A threshold for higher-order asymptotic development of genuinely nonlocal phase transition energies

TL;DR

This paper investigates the asymptotic behavior of nonlocal phase transition energies with fractional order, revealing limitations on higher-order expansions and suggesting the need for new fractional order-based asymptotic frameworks.

Contribution

It establishes the non-existence of meaningful second-order and higher fractional order asymptotic expansions for nonlocal phase transition energies.

Findings

No second-order asymptotic expansion exists.

Higher fractional order expansions beyond 2-2s are not meaningful.

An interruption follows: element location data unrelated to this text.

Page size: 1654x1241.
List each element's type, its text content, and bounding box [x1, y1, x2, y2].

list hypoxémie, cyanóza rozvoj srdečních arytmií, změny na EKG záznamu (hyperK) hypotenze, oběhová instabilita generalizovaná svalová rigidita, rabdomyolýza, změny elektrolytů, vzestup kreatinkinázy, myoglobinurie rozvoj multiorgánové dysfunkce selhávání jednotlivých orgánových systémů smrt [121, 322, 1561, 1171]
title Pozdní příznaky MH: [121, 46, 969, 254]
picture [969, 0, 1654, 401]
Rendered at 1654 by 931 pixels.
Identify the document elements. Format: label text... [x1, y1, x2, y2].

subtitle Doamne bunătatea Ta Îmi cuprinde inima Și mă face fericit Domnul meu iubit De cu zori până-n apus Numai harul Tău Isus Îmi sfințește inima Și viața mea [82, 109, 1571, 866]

Results hold in all space dimensions with mild exterior data assumptions.

Abstract

We study the higher-order asymptotic development of a nonlocal phase transition energy in bounded domains and with prescribed external boundary conditions. The energy under consideration has fractional order $2s \in (0,1)$ and a first-order asymptotic development in the $\Gamma$-sense as described by the fractional perimeter functional. We prove that there is no meaningful second-order asymptotic expansion and, in fact, no asymptotic expansion of fractional order $\mu > 2-2s$. In view of this range value for $\mu$, it would be interesting to develop a new asymptotic development for the $\Gamma$-convergence of our energy functional which takes into account fractional orders. The results obtained here are also valid in every space dimension and with mild assumptions on the exterior data.